Around Swedish America in 548 Days

Day 527 - Spokane

Albin Pehrson was honored as one of Spokane’s most successful citizens at a banquet in 1941. He was also considered to be one of the foremost architects in Spokane. Pehrson (1887-1968) devoted more than half a century to creating hundreds of buildings in Spokane, including Paulsen Center, Cronicle Building and the 14-story South East Wing addition to the Davenport Hotel. In 1943 he got the assignment - from Washington DC - to do the complete town-planning and all the building designs required to create the new town of Richland, WA, the new site of the World War II plutonium production plant. Pehrson’s staff now grew to over 350 architects, drafts men and engineers (wrote Göran Rygert in Swedish Press in an article about Swedish Architects in North America).

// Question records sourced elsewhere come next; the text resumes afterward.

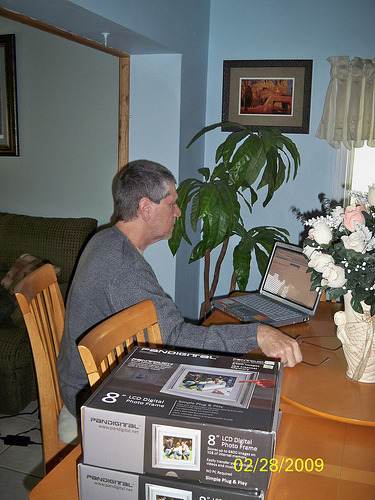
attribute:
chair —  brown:
[77, 296, 165, 390]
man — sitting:
[69, 162, 242, 367]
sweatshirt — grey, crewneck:
[63, 239, 260, 414]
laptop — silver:
[238, 231, 337, 337]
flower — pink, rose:
[333, 203, 371, 233]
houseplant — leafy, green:
[179, 126, 297, 246]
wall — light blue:
[75, 25, 354, 286]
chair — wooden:
[11, 260, 82, 388]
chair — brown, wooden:
[8, 274, 59, 387]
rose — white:
[314, 258, 346, 289]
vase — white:
[343, 320, 373, 354]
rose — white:
[311, 226, 339, 253]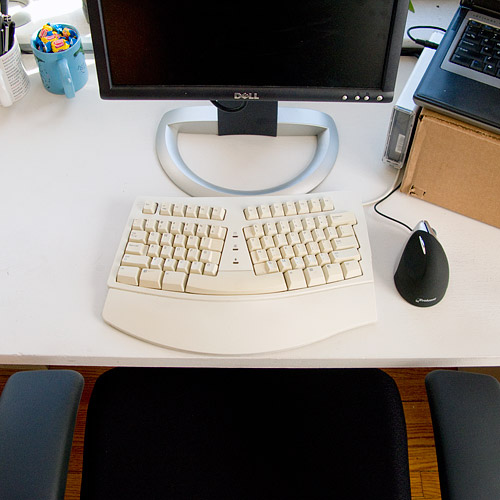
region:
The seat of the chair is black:
[142, 385, 333, 482]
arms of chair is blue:
[13, 398, 46, 464]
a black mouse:
[396, 244, 452, 311]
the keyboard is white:
[135, 203, 330, 310]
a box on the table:
[421, 131, 492, 219]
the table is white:
[12, 194, 77, 278]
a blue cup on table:
[23, 43, 87, 94]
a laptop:
[423, 41, 489, 113]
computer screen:
[101, 10, 415, 115]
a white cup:
[3, 53, 40, 100]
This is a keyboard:
[92, 182, 383, 354]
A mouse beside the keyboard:
[356, 200, 469, 309]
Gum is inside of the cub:
[17, 17, 97, 104]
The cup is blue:
[27, 13, 108, 117]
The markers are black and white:
[3, 15, 44, 138]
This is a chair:
[5, 364, 498, 499]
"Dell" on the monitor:
[201, 67, 278, 119]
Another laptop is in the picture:
[386, 2, 498, 128]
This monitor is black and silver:
[75, 2, 402, 214]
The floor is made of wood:
[1, 367, 498, 481]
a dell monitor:
[73, 2, 411, 146]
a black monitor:
[78, 1, 397, 190]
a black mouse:
[374, 118, 472, 318]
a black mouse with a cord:
[371, 164, 468, 309]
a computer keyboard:
[82, 179, 393, 360]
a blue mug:
[23, 15, 90, 100]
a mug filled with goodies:
[21, 17, 88, 109]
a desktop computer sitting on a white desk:
[76, 3, 451, 344]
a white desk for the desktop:
[23, 141, 104, 211]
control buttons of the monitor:
[334, 92, 390, 102]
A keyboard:
[121, 197, 354, 314]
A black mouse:
[390, 231, 464, 305]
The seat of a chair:
[106, 397, 396, 497]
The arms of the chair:
[11, 401, 68, 471]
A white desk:
[11, 132, 104, 216]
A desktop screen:
[108, 31, 407, 106]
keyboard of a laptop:
[419, 13, 496, 129]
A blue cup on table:
[25, 38, 105, 99]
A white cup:
[2, 58, 37, 103]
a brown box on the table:
[422, 134, 492, 217]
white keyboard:
[120, 193, 310, 350]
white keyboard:
[153, 211, 359, 457]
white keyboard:
[195, 265, 292, 359]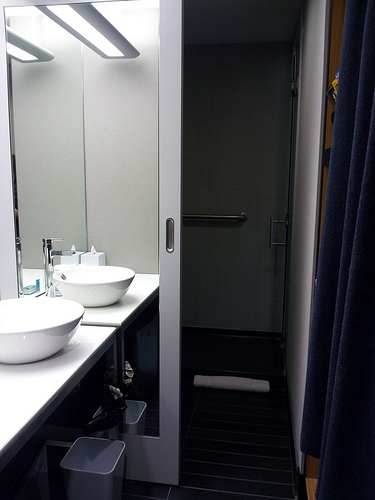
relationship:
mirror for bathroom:
[124, 172, 241, 396] [60, 219, 128, 420]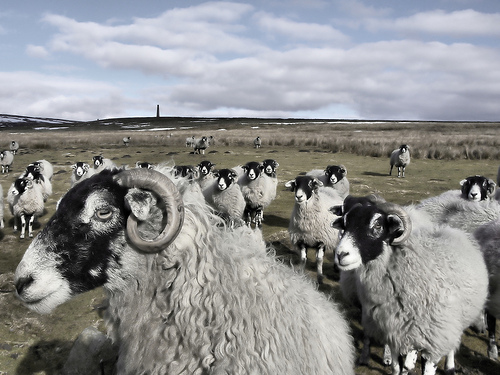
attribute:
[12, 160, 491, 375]
ram — large, twenty, free range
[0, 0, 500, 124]
sky — cloudy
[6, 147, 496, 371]
field — barren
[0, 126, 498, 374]
sheep — free range, many, mountain sheep, lovely, loved, herd, headed, breed, same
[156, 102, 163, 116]
silo — for grain, large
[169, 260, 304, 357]
wool — colored, grey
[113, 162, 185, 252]
horn — large, curlled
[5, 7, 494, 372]
weather — cloudy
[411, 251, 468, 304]
fur — grey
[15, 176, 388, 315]
regions — white, black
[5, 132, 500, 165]
vegetation — brown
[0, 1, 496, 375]
photo — outdoor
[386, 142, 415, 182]
coat — curly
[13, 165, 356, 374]
sheep — closest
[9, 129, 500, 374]
landscape — flat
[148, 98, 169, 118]
structure — tall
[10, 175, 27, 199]
face — black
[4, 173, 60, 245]
coat — curl, pale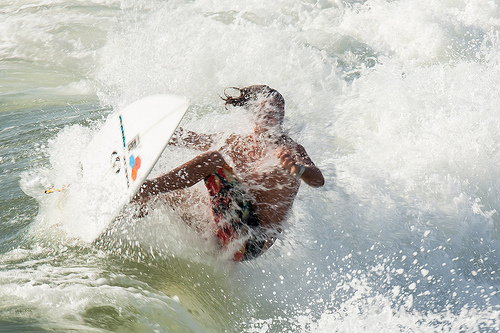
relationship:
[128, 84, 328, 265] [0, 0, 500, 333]
person in ocean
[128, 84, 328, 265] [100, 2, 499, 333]
person riding wave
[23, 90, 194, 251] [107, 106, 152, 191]
surfboard has stickers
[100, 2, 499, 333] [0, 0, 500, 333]
wave in ocean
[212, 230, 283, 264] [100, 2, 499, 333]
butt touching wave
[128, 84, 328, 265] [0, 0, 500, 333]
man in ocean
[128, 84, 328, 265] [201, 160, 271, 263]
person wearing shorts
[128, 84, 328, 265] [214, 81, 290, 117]
person has hair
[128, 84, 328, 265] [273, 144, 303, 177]
person has hand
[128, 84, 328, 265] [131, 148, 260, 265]
person has leg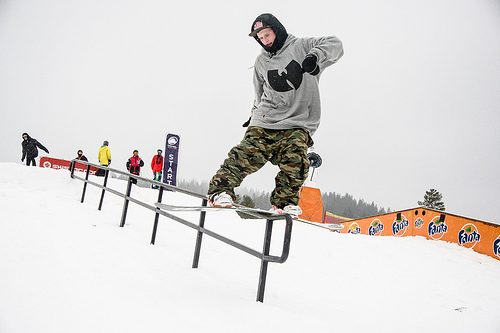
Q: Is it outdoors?
A: Yes, it is outdoors.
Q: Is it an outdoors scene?
A: Yes, it is outdoors.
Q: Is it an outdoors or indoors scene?
A: It is outdoors.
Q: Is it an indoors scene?
A: No, it is outdoors.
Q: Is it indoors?
A: No, it is outdoors.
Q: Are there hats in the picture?
A: Yes, there is a hat.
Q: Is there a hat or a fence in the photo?
A: Yes, there is a hat.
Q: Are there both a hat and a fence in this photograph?
A: Yes, there are both a hat and a fence.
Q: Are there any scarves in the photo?
A: No, there are no scarves.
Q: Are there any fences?
A: Yes, there is a fence.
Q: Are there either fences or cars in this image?
A: Yes, there is a fence.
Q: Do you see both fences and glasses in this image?
A: No, there is a fence but no glasses.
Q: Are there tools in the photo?
A: No, there are no tools.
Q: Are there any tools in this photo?
A: No, there are no tools.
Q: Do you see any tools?
A: No, there are no tools.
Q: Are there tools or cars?
A: No, there are no tools or cars.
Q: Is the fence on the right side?
A: Yes, the fence is on the right of the image.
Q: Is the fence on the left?
A: No, the fence is on the right of the image.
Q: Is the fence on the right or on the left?
A: The fence is on the right of the image.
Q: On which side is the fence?
A: The fence is on the right of the image.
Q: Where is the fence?
A: The fence is on the hill.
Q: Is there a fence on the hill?
A: Yes, there is a fence on the hill.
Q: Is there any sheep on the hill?
A: No, there is a fence on the hill.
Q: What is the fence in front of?
A: The fence is in front of the tree.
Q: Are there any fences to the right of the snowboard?
A: Yes, there is a fence to the right of the snowboard.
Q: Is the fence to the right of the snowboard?
A: Yes, the fence is to the right of the snowboard.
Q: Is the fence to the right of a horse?
A: No, the fence is to the right of the snowboard.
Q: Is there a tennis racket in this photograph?
A: No, there are no rackets.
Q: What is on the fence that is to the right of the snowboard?
A: The logo is on the fence.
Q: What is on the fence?
A: The logo is on the fence.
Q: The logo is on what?
A: The logo is on the fence.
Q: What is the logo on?
A: The logo is on the fence.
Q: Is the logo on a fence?
A: Yes, the logo is on a fence.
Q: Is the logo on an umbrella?
A: No, the logo is on a fence.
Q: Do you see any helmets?
A: No, there are no helmets.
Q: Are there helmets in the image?
A: No, there are no helmets.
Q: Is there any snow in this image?
A: Yes, there is snow.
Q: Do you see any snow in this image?
A: Yes, there is snow.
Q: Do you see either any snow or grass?
A: Yes, there is snow.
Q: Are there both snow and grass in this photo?
A: No, there is snow but no grass.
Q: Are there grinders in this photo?
A: No, there are no grinders.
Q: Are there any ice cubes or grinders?
A: No, there are no grinders or ice cubes.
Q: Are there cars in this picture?
A: No, there are no cars.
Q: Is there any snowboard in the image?
A: Yes, there is a snowboard.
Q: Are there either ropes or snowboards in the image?
A: Yes, there is a snowboard.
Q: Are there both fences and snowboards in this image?
A: Yes, there are both a snowboard and a fence.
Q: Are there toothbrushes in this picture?
A: No, there are no toothbrushes.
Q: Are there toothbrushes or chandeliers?
A: No, there are no toothbrushes or chandeliers.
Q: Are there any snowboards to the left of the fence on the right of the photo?
A: Yes, there is a snowboard to the left of the fence.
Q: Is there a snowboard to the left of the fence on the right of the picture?
A: Yes, there is a snowboard to the left of the fence.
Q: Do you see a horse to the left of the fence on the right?
A: No, there is a snowboard to the left of the fence.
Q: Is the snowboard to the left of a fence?
A: Yes, the snowboard is to the left of a fence.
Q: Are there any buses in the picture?
A: No, there are no buses.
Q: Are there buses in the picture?
A: No, there are no buses.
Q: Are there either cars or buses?
A: No, there are no buses or cars.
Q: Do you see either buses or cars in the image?
A: No, there are no buses or cars.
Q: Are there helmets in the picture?
A: No, there are no helmets.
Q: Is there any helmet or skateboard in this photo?
A: No, there are no helmets or skateboards.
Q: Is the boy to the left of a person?
A: No, the boy is to the right of a person.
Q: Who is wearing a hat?
A: The boy is wearing a hat.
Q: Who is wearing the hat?
A: The boy is wearing a hat.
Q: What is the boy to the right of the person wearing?
A: The boy is wearing a hat.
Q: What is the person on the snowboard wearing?
A: The boy is wearing a hat.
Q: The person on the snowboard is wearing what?
A: The boy is wearing a hat.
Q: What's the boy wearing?
A: The boy is wearing a hat.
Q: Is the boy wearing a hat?
A: Yes, the boy is wearing a hat.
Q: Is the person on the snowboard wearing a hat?
A: Yes, the boy is wearing a hat.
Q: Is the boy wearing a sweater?
A: No, the boy is wearing a hat.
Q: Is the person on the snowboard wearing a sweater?
A: No, the boy is wearing a hat.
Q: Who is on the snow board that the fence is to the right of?
A: The boy is on the snowboard.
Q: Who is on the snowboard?
A: The boy is on the snowboard.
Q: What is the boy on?
A: The boy is on the snow board.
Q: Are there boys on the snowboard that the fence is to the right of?
A: Yes, there is a boy on the snow board.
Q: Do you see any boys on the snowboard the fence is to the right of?
A: Yes, there is a boy on the snow board.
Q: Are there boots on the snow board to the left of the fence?
A: No, there is a boy on the snow board.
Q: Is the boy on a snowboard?
A: Yes, the boy is on a snowboard.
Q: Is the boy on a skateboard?
A: No, the boy is on a snowboard.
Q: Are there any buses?
A: No, there are no buses.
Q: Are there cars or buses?
A: No, there are no buses or cars.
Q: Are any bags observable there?
A: No, there are no bags.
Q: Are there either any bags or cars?
A: No, there are no bags or cars.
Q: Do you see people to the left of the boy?
A: Yes, there is a person to the left of the boy.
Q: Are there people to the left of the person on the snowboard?
A: Yes, there is a person to the left of the boy.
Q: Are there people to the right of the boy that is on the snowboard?
A: No, the person is to the left of the boy.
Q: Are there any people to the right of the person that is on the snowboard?
A: No, the person is to the left of the boy.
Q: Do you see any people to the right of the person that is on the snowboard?
A: No, the person is to the left of the boy.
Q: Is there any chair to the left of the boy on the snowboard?
A: No, there is a person to the left of the boy.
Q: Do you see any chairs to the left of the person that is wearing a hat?
A: No, there is a person to the left of the boy.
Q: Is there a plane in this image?
A: No, there are no airplanes.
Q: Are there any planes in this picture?
A: No, there are no planes.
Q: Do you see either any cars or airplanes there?
A: No, there are no airplanes or cars.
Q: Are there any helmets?
A: No, there are no helmets.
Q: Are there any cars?
A: No, there are no cars.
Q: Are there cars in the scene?
A: No, there are no cars.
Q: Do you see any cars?
A: No, there are no cars.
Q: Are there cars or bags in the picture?
A: No, there are no cars or bags.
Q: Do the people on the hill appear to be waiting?
A: Yes, the people are waiting.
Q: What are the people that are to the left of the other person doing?
A: The people are waiting.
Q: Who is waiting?
A: The people are waiting.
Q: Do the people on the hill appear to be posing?
A: No, the people are waiting.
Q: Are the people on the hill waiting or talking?
A: The people are waiting.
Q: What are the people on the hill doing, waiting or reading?
A: The people are waiting.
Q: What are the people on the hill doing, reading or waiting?
A: The people are waiting.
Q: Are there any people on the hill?
A: Yes, there are people on the hill.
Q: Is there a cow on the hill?
A: No, there are people on the hill.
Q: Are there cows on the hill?
A: No, there are people on the hill.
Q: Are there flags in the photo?
A: No, there are no flags.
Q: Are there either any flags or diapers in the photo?
A: No, there are no flags or diapers.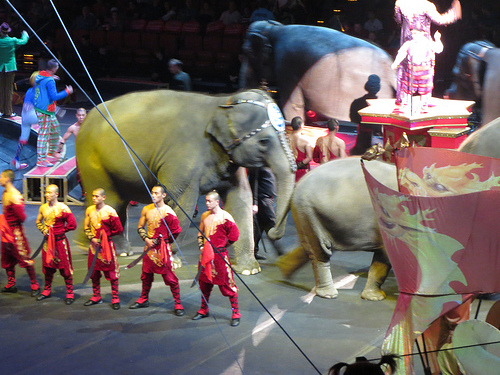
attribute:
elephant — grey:
[76, 86, 300, 277]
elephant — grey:
[243, 21, 400, 134]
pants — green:
[1, 70, 16, 115]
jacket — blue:
[32, 73, 68, 115]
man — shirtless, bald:
[58, 106, 87, 150]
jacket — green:
[1, 37, 30, 73]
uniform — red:
[1, 190, 244, 319]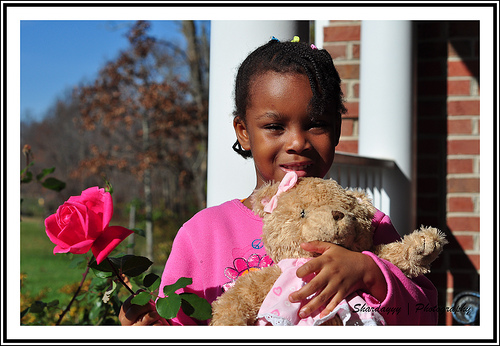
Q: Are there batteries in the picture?
A: No, there are no batteries.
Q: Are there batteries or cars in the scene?
A: No, there are no batteries or cars.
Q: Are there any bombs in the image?
A: No, there are no bombs.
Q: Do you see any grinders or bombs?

In 1888 the Reverend Peter Carlson organized the Salem Lutheran congregation, 1428 W Broadway (509-328-6280). The following year, the church constructed a brick-veneer building at Broadway and Walnut. In 1949 during work on an adjoining building and gymnasium, a spark from a cutting torch ignited a disastrous fire, but many of the stained-glass windows, most of the pipe organ, and the Olof Grafström 1924 painting of the Good Shepherd were saved. The windows were incorporated into the new sanctuary. Other notable churches in town include the former Swedish Baptist Church, 212 S. Division Street (509-747-2818), whose new building houses in its narthex the cornerstone of the former Covenant Tabernacle (Svenska Tabernaklet).